“嗐!官老爷们知道怕,咱们小民的日子倒能透些光亮。”
“糊涂!你懂什么!万一那阎罗郎就专门对付清官呢?这年关怕是难过了”
“也对”
带着偏见的猜测刺入耳膜。
祝昭拿着泥人的手指几不可察地一颤。
青麦当即一把拉过祝昭的手腕,低声道:“别听这些嚼舌根的,我们走!”
市井的喧嚣,年节的热闹仿佛瞬间退潮。
不是的,不是这样的
相隔千里,她却几乎能想象出袁琢此刻的模样,他定是双眉紧锁,眸光冷冽,以近乎残酷的铁腕手段清扫朝堂积弊。
他惩治的是该杀的贪官,肃清的是该斩的蠹虫,所做所为都近乎固执地坚守着自己内心还尚未荒芜的道义与责任。
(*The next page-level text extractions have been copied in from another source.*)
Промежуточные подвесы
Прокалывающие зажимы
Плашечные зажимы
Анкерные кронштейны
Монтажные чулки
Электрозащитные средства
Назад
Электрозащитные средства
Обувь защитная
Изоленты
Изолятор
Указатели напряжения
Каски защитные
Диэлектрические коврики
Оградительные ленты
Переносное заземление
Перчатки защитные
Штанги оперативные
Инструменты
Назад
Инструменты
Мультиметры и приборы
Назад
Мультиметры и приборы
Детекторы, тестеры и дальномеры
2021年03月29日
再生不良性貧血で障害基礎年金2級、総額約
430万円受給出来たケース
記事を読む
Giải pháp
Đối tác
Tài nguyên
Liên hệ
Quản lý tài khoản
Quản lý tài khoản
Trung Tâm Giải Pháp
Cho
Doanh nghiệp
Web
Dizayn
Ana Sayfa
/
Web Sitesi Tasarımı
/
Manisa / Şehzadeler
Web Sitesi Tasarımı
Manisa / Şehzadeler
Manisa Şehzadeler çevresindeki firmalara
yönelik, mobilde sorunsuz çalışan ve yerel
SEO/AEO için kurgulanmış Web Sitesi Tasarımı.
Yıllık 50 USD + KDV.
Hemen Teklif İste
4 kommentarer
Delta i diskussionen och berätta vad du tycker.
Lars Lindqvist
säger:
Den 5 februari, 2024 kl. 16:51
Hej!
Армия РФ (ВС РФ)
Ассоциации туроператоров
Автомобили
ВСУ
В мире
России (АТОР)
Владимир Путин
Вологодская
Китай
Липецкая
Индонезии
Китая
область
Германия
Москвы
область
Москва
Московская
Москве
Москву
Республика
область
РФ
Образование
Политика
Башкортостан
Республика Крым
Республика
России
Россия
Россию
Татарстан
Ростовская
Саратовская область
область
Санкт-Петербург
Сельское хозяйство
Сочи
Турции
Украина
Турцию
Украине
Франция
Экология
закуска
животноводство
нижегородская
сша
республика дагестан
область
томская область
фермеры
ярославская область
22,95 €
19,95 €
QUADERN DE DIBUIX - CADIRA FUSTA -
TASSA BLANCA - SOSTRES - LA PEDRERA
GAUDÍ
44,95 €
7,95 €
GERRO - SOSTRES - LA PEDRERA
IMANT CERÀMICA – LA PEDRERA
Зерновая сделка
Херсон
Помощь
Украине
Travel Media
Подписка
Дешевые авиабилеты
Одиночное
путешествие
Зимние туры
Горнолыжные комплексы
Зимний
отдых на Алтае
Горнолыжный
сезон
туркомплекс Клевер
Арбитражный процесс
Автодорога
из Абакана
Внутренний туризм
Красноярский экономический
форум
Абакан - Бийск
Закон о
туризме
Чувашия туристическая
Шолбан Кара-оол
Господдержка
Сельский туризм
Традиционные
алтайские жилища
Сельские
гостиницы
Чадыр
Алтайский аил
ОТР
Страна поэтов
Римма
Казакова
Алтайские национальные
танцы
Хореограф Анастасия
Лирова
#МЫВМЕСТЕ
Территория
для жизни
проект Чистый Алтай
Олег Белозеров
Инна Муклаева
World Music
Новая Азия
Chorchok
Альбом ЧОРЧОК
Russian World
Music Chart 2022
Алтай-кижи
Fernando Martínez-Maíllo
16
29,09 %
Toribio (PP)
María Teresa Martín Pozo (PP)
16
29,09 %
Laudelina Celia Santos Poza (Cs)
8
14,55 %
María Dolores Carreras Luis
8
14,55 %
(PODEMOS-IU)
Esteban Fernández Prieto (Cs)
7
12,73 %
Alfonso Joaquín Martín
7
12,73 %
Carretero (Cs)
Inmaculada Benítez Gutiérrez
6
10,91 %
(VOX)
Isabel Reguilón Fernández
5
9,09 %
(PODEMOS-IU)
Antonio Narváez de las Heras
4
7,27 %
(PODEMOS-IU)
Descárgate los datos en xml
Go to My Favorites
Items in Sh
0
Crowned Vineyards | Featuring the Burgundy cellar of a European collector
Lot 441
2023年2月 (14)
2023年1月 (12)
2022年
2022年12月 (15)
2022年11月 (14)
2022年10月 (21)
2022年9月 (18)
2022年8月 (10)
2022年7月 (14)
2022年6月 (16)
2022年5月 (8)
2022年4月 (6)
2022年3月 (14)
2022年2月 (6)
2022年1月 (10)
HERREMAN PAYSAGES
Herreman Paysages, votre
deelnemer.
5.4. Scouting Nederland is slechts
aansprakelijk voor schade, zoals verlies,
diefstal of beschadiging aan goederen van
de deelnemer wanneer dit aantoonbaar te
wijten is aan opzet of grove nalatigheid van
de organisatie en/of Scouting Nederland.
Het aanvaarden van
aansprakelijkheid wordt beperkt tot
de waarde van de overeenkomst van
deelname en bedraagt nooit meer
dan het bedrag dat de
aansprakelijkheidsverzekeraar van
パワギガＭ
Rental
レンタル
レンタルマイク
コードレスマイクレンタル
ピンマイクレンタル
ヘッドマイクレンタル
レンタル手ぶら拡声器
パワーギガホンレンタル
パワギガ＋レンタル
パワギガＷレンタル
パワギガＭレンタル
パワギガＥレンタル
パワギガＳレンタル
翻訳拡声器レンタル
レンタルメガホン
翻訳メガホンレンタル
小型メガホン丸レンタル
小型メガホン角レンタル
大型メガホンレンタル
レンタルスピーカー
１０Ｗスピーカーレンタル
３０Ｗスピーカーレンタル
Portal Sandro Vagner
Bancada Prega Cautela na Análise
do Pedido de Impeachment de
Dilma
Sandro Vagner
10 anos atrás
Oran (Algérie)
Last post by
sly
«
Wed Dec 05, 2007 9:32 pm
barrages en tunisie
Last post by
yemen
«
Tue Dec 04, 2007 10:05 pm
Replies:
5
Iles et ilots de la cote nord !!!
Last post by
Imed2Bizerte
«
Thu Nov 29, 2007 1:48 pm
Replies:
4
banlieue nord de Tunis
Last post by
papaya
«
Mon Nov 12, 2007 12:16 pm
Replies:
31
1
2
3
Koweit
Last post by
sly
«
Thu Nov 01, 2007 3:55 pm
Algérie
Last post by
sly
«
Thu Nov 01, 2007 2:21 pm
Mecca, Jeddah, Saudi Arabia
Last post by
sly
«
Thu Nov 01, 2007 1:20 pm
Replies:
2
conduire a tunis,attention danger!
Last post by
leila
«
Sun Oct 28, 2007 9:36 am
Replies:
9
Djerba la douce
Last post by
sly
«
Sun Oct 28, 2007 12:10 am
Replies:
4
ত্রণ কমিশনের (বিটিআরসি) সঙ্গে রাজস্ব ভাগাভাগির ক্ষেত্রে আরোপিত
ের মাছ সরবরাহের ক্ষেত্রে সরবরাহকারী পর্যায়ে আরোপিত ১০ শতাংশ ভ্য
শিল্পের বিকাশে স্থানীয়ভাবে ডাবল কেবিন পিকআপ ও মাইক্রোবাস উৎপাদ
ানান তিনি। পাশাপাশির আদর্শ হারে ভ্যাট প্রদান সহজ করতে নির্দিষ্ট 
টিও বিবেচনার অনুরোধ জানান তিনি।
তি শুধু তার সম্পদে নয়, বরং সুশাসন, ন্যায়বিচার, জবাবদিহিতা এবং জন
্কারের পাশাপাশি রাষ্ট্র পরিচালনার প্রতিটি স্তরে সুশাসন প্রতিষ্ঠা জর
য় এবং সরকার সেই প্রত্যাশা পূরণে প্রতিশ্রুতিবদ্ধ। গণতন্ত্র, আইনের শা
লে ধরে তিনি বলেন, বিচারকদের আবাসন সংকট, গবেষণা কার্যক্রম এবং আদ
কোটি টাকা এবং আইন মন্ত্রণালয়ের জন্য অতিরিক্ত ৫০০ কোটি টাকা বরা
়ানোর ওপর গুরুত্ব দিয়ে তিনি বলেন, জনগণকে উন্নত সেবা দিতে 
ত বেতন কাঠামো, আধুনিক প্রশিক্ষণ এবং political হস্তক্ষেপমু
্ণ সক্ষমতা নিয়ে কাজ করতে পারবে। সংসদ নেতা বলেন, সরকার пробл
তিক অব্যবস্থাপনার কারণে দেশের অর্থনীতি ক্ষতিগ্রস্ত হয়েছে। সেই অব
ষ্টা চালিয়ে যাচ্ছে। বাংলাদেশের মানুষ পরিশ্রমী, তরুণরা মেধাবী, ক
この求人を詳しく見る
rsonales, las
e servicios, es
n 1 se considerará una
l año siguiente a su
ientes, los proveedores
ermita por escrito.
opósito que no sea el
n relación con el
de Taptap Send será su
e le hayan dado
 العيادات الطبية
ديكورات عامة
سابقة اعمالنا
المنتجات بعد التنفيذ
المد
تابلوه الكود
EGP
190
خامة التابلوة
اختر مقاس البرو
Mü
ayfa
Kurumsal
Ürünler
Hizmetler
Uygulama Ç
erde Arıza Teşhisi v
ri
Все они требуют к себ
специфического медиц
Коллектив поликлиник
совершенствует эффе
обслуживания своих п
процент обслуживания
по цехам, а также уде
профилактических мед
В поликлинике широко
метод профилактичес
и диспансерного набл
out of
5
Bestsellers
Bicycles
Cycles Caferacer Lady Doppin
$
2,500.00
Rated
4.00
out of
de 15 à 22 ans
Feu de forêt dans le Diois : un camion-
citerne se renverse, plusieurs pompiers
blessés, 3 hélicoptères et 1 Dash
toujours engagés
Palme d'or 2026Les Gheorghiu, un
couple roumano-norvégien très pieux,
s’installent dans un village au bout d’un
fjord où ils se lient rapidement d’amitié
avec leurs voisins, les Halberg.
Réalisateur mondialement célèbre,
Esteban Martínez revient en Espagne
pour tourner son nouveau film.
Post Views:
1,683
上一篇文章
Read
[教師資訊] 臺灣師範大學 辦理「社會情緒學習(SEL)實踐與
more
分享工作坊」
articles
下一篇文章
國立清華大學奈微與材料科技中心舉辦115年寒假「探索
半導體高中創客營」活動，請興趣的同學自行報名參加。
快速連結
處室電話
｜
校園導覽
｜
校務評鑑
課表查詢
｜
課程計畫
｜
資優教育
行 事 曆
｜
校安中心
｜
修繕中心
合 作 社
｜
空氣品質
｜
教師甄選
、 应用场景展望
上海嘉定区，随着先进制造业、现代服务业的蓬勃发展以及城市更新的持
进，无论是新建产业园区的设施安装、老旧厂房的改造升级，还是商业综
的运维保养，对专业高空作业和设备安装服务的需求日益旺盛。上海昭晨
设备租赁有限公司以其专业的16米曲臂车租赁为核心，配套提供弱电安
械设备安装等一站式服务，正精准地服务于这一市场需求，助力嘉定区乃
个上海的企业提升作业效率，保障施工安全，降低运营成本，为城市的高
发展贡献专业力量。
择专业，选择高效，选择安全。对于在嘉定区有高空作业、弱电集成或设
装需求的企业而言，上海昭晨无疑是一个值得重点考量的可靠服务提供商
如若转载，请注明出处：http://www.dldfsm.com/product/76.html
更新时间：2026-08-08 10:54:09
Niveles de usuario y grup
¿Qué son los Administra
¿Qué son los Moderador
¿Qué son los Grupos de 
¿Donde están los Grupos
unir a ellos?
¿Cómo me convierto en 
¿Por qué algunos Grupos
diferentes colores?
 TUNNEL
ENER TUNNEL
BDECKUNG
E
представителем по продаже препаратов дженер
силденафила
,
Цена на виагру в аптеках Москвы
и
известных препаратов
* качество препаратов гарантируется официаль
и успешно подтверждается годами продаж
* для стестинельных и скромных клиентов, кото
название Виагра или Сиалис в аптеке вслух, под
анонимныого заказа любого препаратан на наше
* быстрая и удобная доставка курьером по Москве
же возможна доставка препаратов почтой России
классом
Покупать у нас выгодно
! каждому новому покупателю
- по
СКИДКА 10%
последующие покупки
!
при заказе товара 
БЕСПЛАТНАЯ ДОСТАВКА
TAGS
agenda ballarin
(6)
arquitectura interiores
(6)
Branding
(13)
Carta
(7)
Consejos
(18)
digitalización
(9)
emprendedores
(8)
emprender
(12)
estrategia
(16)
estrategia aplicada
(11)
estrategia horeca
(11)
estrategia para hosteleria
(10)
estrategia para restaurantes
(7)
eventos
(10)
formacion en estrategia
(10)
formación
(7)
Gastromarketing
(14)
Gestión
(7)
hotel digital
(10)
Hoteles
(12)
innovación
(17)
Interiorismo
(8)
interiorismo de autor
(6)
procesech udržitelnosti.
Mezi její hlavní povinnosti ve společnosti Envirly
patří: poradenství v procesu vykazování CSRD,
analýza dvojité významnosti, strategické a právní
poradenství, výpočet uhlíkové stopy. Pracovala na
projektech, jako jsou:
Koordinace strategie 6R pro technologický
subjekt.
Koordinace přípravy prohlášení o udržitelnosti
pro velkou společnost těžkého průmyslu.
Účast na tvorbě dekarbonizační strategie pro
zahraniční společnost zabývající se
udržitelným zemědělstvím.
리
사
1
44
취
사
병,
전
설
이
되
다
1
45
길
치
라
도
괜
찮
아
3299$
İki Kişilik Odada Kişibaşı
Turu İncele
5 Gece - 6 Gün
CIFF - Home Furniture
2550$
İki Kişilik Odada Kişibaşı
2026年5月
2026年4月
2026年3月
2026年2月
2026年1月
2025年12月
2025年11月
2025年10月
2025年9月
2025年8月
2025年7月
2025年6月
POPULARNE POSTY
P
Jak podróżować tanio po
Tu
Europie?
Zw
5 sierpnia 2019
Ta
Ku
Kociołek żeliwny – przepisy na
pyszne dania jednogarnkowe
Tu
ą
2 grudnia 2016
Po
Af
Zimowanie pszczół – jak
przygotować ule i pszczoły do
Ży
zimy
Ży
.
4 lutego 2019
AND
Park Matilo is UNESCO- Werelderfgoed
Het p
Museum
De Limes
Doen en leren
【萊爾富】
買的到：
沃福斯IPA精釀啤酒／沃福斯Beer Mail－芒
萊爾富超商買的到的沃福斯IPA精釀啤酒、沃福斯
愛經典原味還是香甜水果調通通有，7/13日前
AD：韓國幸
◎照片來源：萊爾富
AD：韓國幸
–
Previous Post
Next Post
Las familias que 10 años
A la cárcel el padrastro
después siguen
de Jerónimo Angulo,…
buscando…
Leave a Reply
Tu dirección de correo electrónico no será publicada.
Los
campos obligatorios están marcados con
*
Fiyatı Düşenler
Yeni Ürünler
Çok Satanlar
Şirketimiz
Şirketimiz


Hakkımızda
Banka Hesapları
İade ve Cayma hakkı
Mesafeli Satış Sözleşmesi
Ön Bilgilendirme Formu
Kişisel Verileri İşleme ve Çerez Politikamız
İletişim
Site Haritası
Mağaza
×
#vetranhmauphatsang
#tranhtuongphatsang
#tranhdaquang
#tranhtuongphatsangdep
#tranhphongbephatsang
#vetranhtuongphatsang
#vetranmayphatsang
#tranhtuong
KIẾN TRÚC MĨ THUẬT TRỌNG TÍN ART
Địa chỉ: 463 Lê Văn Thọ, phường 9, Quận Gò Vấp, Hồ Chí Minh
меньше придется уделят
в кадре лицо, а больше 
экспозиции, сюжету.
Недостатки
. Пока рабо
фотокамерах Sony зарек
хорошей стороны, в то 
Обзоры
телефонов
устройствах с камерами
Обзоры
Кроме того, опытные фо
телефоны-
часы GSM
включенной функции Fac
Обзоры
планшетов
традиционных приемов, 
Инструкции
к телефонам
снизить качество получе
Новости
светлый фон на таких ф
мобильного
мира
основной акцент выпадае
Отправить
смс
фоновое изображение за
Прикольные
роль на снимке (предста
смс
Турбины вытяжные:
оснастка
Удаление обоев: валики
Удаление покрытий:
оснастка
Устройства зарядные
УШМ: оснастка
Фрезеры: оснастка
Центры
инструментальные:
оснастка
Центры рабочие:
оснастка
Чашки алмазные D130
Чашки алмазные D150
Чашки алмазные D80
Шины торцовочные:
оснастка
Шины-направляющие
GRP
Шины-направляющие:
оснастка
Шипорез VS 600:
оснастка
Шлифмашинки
世人只见他手段酷烈,不见他心中丘壑,轻易将他归于酷吏阎罗之流,看不到他近乎自毁的坚守。
他明明是那般好的人。
会在无人处对她露出疲惫笑容,会因百姓疾苦而蹙眉,会为她随意一句话而眸光微动。
世人误解他,畏惧他,甚至咒骂他。
是了。
世人误解他。
她又何尝不是从对他的误解中蹒跚走来?
初见他时,他是权势煊赫又冷面寡言的中郎将,是陛下倚重的利刃。而她,不过是挣扎求生、浑身是刺、试图在夹缝里为自己搏一方天地的顽石。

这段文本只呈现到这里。